Putin’s problem is that it is impossible to reform the system without destroying it. As the French Crown found out in the 18th century, any reform that threatens the elites would be short-lived even when implemented, reversed at first opportunity to restore privileges, and so on, until the system collapsed. In that case, it was the fiscal exhaustion from supporting America against Britain in the Revolutionary War that provided the final crisis that led to the calling up of the Estates General, but even then the Revolution came as a shock to everyone involved.

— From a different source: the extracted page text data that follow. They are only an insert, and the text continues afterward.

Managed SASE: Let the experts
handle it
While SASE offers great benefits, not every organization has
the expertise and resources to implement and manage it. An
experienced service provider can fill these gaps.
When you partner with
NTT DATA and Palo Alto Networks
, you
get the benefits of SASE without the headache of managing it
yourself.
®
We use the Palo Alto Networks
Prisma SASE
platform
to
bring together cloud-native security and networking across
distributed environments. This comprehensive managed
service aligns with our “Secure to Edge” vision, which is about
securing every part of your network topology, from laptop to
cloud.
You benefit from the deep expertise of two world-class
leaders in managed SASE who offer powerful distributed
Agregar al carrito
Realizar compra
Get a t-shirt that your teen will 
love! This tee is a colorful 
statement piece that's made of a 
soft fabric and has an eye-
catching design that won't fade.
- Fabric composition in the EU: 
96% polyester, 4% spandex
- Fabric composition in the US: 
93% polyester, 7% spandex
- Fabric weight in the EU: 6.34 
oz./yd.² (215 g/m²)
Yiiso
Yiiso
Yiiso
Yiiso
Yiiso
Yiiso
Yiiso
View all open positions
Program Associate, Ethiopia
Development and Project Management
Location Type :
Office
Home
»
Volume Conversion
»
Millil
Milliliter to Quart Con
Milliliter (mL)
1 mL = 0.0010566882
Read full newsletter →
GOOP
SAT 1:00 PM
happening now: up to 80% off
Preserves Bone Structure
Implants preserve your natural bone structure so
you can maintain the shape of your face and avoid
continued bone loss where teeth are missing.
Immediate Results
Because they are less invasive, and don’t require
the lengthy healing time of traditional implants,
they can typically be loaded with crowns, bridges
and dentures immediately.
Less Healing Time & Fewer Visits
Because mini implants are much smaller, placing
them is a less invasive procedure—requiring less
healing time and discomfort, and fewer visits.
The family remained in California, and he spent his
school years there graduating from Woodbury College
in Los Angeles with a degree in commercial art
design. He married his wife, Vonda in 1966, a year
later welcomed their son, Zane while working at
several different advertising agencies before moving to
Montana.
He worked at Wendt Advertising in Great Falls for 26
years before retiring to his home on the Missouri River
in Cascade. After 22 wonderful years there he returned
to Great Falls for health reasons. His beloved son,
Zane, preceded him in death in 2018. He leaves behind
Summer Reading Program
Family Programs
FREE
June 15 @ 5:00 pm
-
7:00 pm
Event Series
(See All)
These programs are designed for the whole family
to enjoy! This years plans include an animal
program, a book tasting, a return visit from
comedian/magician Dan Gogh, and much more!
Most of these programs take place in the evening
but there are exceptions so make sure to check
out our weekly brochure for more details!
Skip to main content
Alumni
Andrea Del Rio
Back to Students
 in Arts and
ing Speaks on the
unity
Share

The situation is more complicated in Russia since elites do not have truly independence sources of wealth, as every oligarch who crossed Putin individually has been able to discover. On the other hand, being individually stronger than anyone does not magically enable Putin to force the elites to do his bidding collectively. If he tries for wholesale reform, he would provoke an entirely different collective reaction because if there’s anything that will unify the towers, it’s the threat to their privileges.

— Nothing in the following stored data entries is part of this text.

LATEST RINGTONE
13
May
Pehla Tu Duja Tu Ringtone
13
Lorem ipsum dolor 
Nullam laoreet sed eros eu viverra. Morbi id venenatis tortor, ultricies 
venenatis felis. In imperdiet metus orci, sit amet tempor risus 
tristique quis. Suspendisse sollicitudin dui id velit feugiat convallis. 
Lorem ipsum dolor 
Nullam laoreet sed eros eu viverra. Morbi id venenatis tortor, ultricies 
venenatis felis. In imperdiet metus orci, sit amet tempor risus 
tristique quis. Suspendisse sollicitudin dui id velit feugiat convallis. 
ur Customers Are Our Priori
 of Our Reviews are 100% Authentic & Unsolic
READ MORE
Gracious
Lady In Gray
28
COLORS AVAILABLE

Putin is also limited in how much he can just blame one of the towers for everything since the attempt to eliminate one would make him even more dependent on the remaining ones. It does no good to throw the Generals under the bus only to find oneself at the mercy of the FSB tower. He can’t easily replace the leadership of any of these clans either, no matter how grossly incompetent it proves itself to be.

The imperialists can scream themselves hoarse on social media, but the reality is that there can be no meaningful reform of the Russian system without destroying it, and nobody would countenance that. This is good news for Ukraine though, because it means that Russia will not be able to “learn” and improve in the war. I mean, learning is definitely happening, and locally commanders have already done many things to fix earlier mistakes. But the reform does not “travel up” the chain, and lies, misinformation, and obfuscation still appear to be the only things that get stovepiped to the Kremlin. Nobody wants to admit mistakes, and Putin might not be especially keen on learning about some mistakes since they would require him to act, and on some matters he clearly prefers not to.

The implication for us is to somehow avoid forcing the towers to coordinate with Putin. If it appears to them that the West would punish Russia wholesale if Putin loses the war, then they would have no choice but throw in their lots with him. This would be their only way to preserve their wealth and privilege, and damned be the lives lost in the process. And when they coordinate so, it would not be to replace Putin — what would be the point in that? — it would be to help him avoid defeat.

This is then another reason we should shelve all talk about destroying the Russian Federation. (The other being that I do not think it would happen anyway, not anytime soon.) While the war does not affect the elites directly — and it does not, not yet anyway — and while they have some hope of a postwar future that looks a lot like their prewar one (at least to them, again, not the country in general), then there is no pressing need to empower Putin. This is because doing so is fraught with danger — he might become a real dictator like Stalin rather than the simulacrum of one that he is now. It is this fear that we should be nurturing rather than replacing it with a different one, the fear of the consequences of defeat.

This is not pleasant, of course. It is these very elites that have contributed to the organization of the system that produced this war. They deserve their just punishment.

But I would rather that some of them retain their yachts than tens of thousands die so the world can have the satisfaction of seeing them at The Hague.